Exercise goal => Search the listing below for the word "quality" and return each line that contains it.
(Recorded data begins)
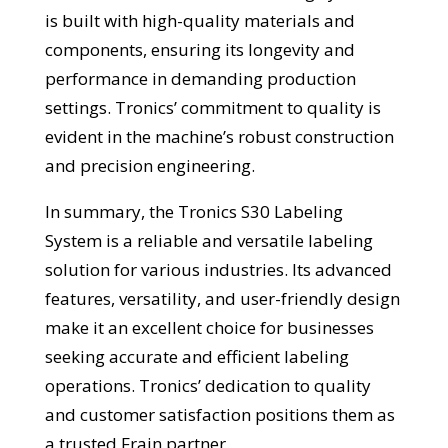
is built with high-quality materials and
components, ensuring its longevity and
performance in demanding production
settings. Tronics’ commitment to quality is
evident in the machine’s robust construction
and precision engineering.
In summary, the Tronics S30 Labeling
System is a reliable and versatile labeling
solution for various industries. Its advanced
features, versatility, and user-friendly design
make it an excellent choice for businesses
seeking accurate and efficient labeling
operations. Tronics’ dedication to quality
and customer satisfaction positions them as
a trusted Frain partner.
(Recorded data ends)
Reply to the exercise =>
is built with high-quality materials and
settings. Tronics’ commitment to quality is
operations. Tronics’ dedication to quality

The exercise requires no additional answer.